◆ **PROBLEM**
Extract every classification line from the entries below, copying each one verbatim in its original order and leaving out the pictures.

◆ **STORED DATA**
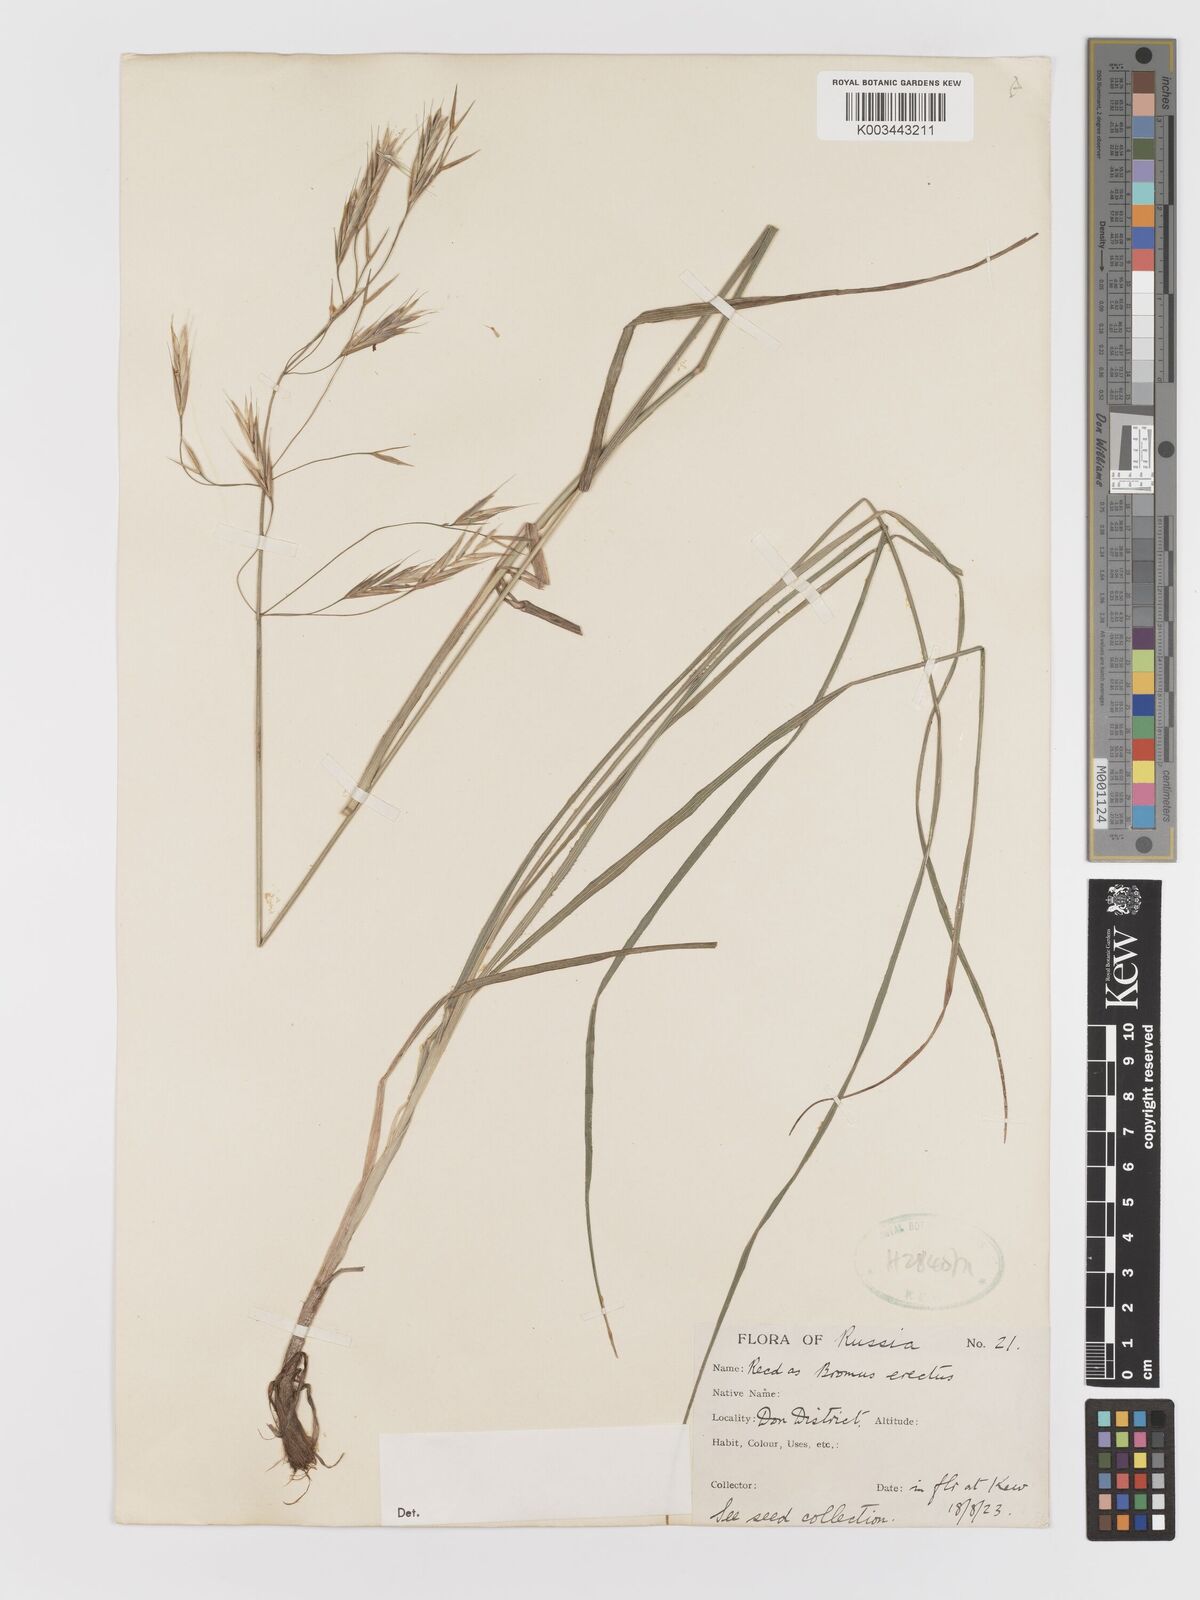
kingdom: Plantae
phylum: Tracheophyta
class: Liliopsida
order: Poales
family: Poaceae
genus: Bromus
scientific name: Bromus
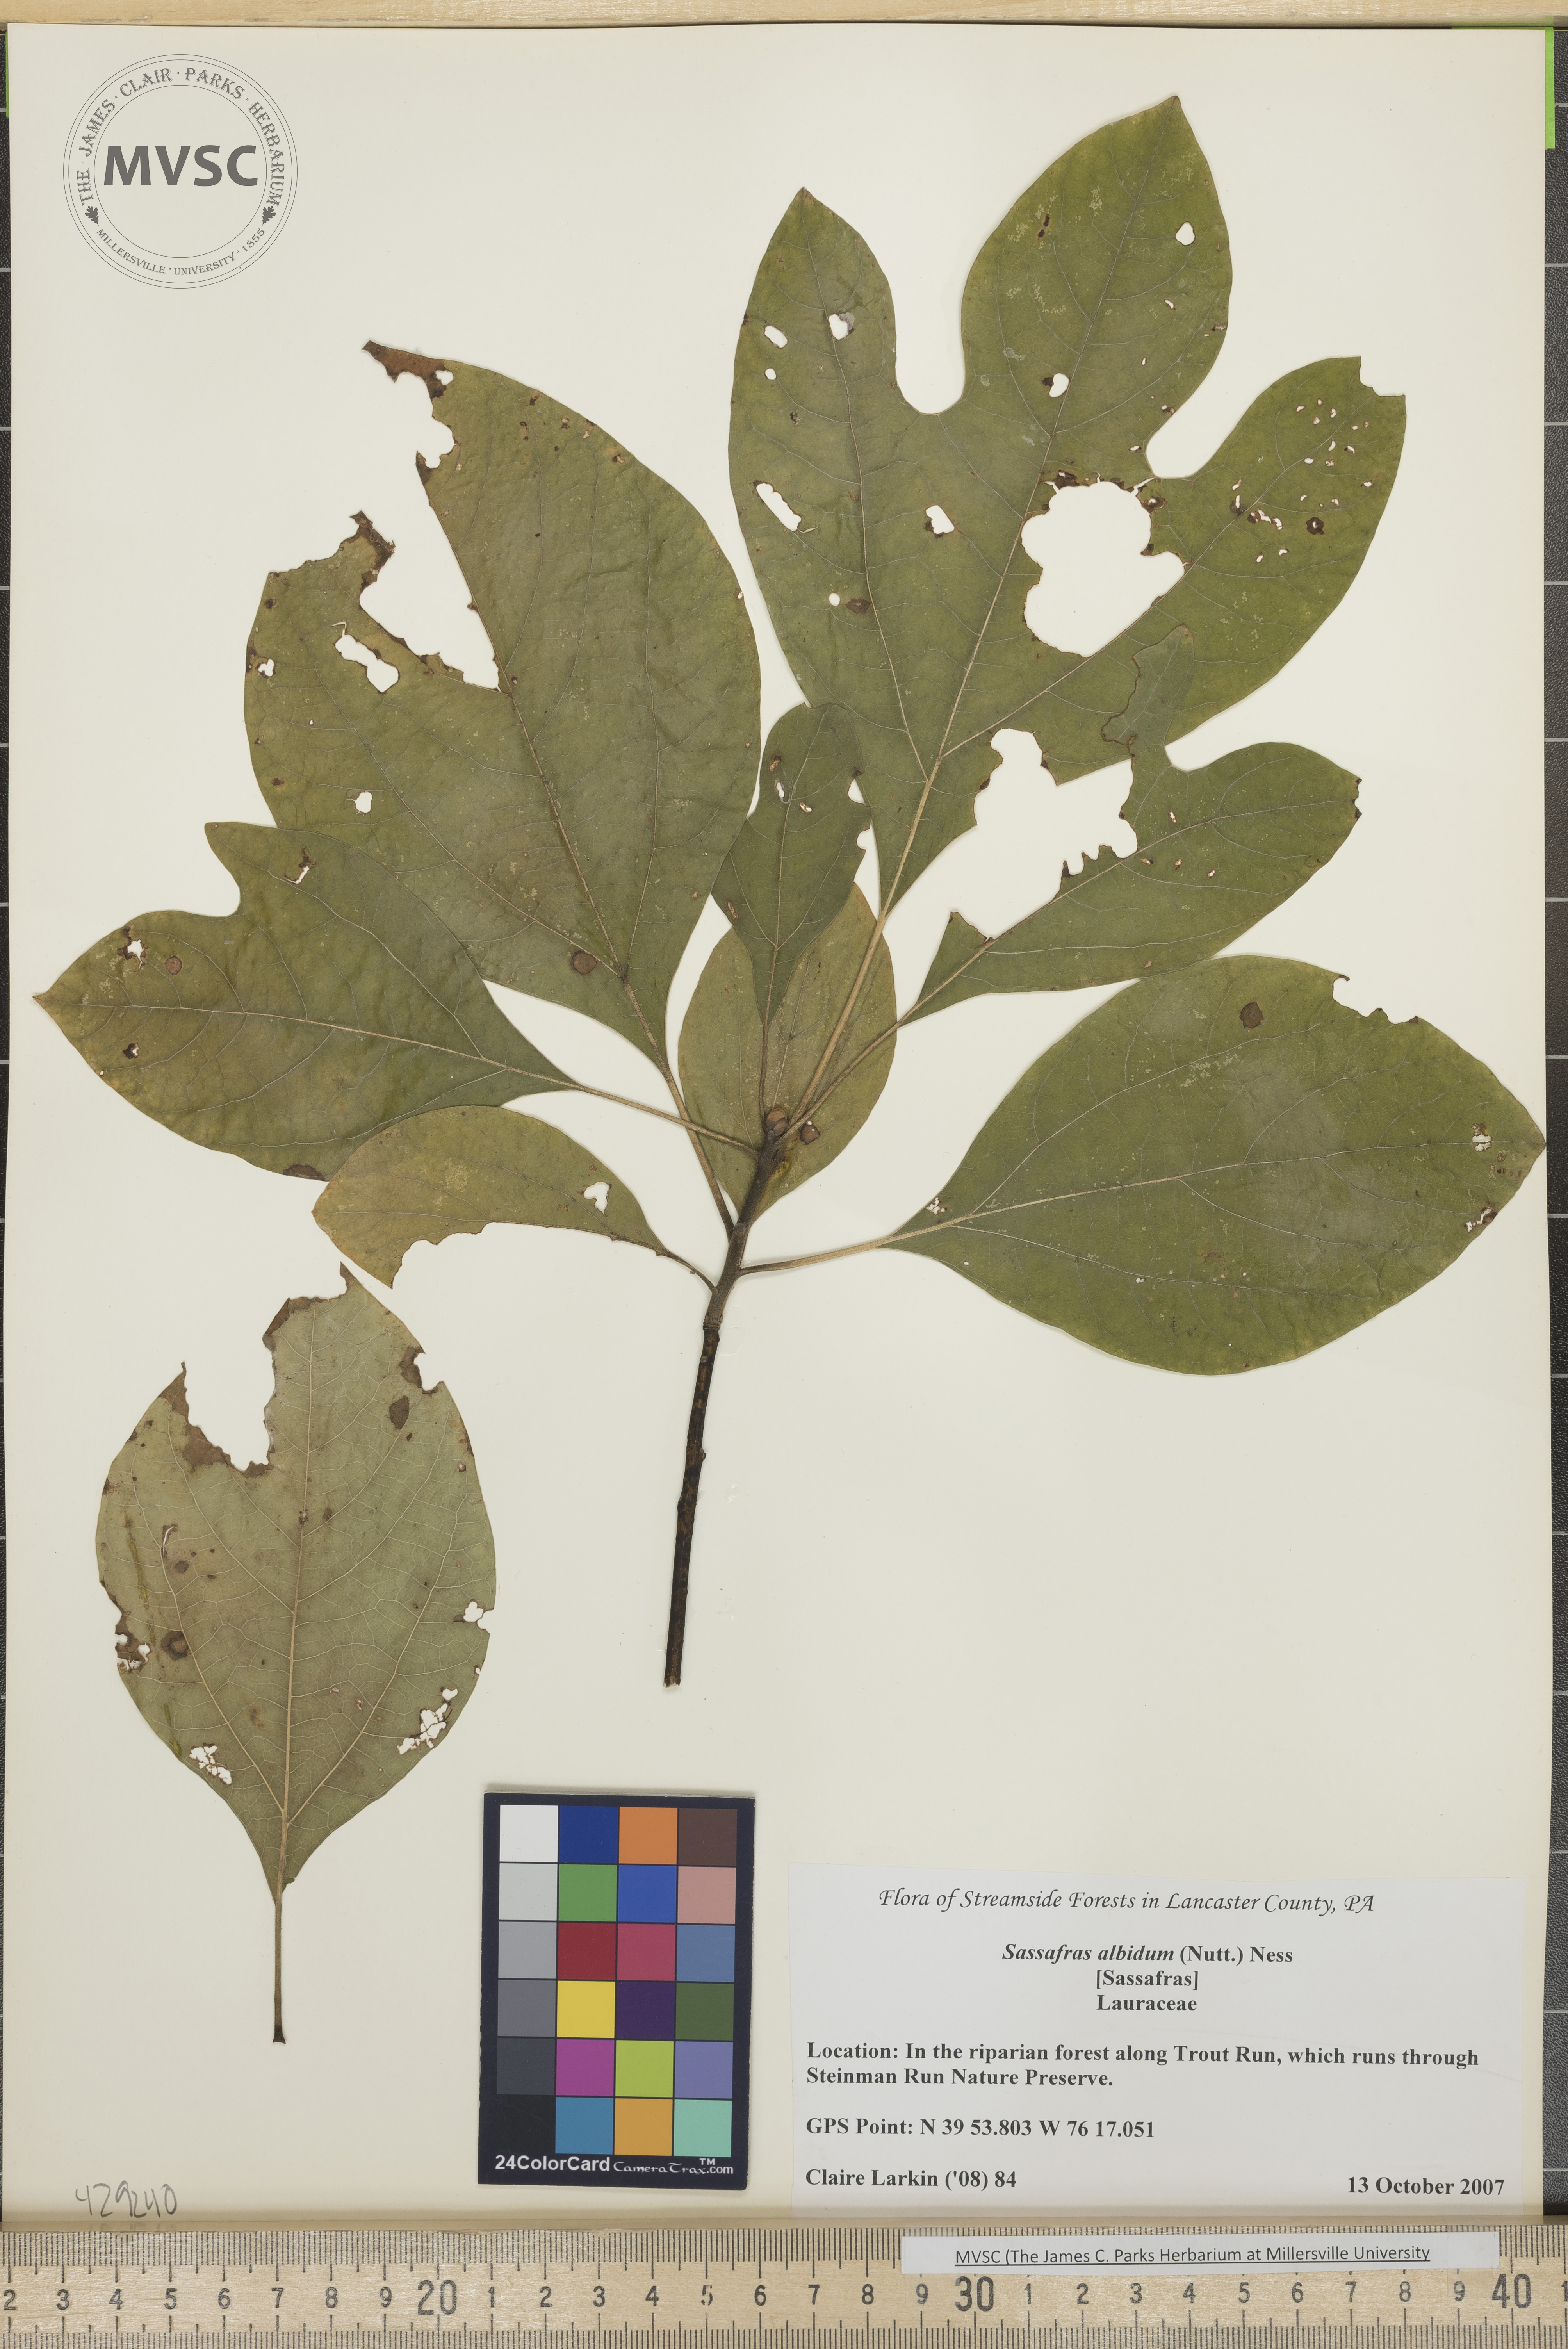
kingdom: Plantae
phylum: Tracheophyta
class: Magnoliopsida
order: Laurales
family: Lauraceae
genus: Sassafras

◆ **FULL SOLUTION**
kingdom: Plantae
phylum: Tracheophyta
class: Liliopsida
order: Poales
family: Poaceae
genus: Bromus
scientific name: Bromus
kingdom: Plantae
phylum: Tracheophyta
class: Magnoliopsida
order: Laurales
family: Lauraceae
genus: Sassafras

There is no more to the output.